* **DESCRIPTION OF THE TASK**: Copy out the whole listing below word for word, but leave out the pictures.

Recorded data
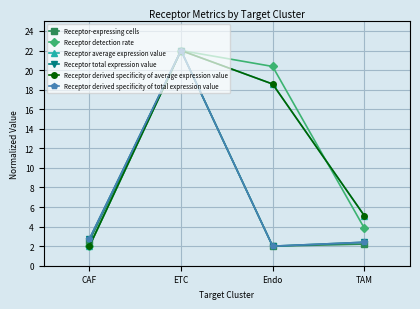

What position from the right is ETC?

3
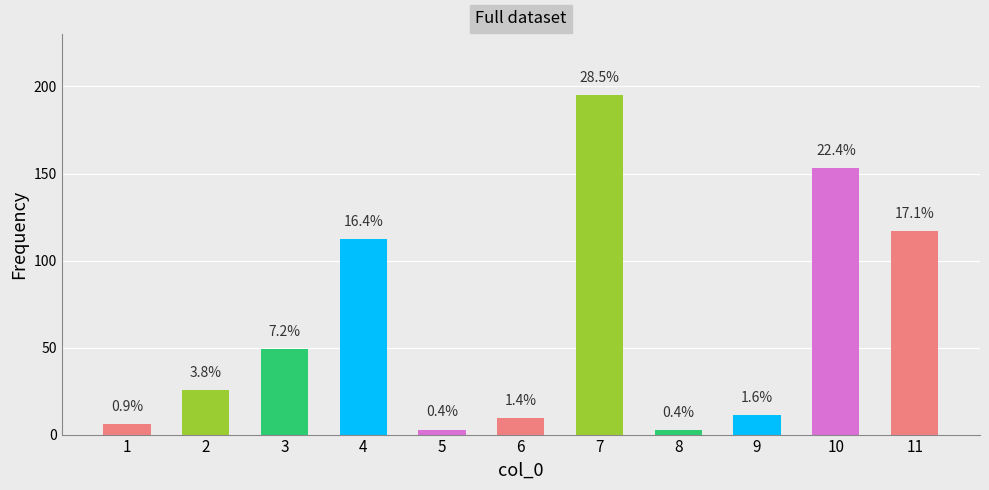

What is the sum of all values?

683.4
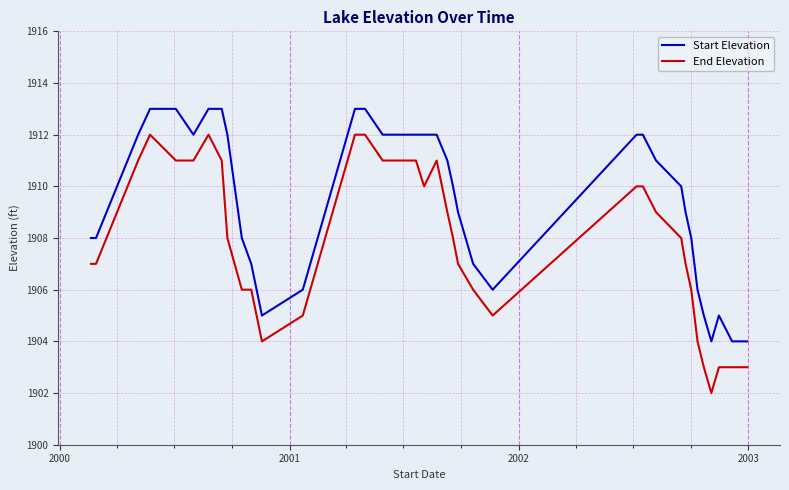

How many lines are shown in the chart?

2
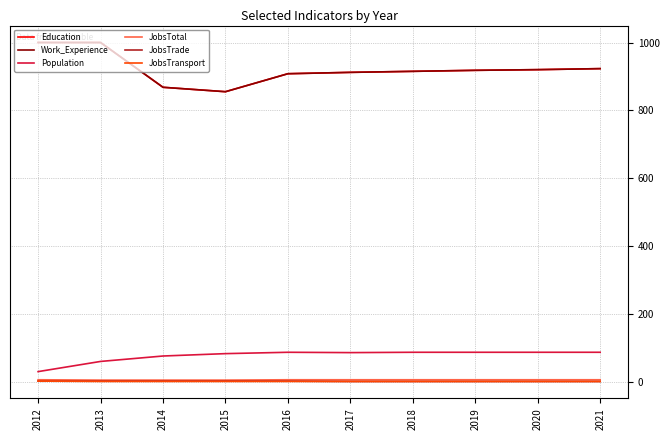

Rank the series at 2015 from lowest to highest value.

JobsTransport, JobsTrade, JobsTotal, Population, Education, Work_Experience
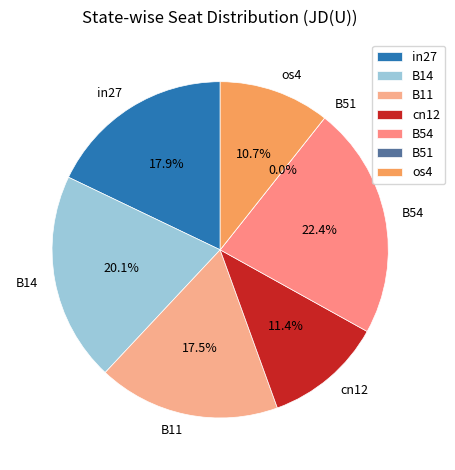

How many segments does this pie chart have?

7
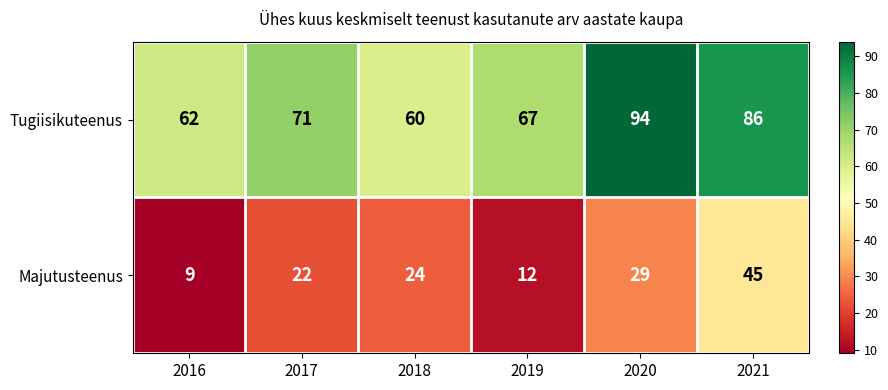

What is the sum of the Majutusteenus values at 2021 and 2018?

69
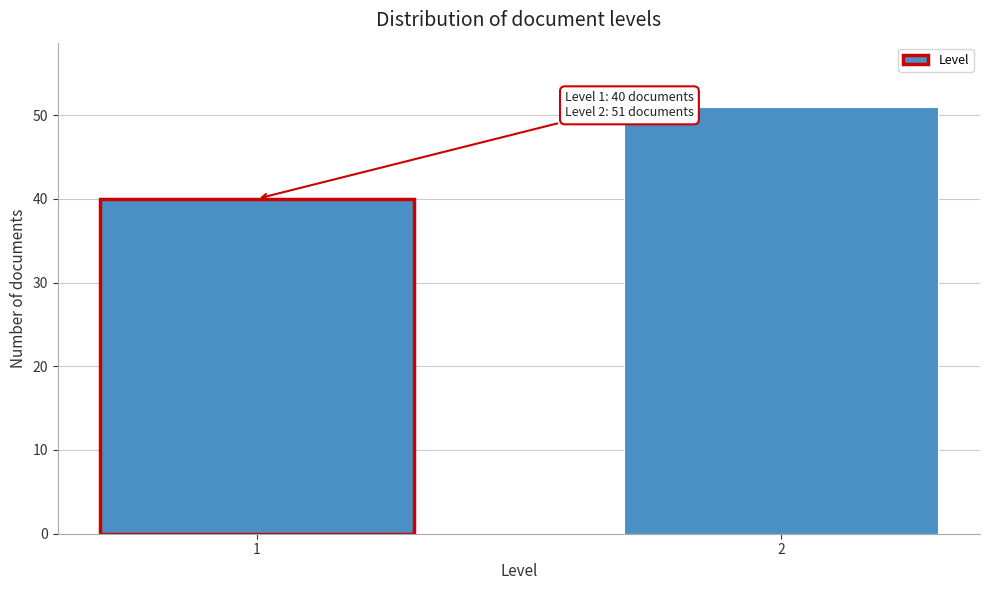

Reading right to left, what are all the values shown in this chart?

51	40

* **SOLUTION BELOW**:
What position from the right is ETC?

3

What is the sum of all values?

683.4

How many lines are shown in the chart?

2

Rank the series at 2015 from lowest to highest value.

JobsTransport, JobsTrade, JobsTotal, Population, Education, Work_Experience

How many segments does this pie chart have?

7

What is the sum of the Majutusteenus values at 2021 and 2018?

69

Reading right to left, what are all the values shown in this chart?

51	40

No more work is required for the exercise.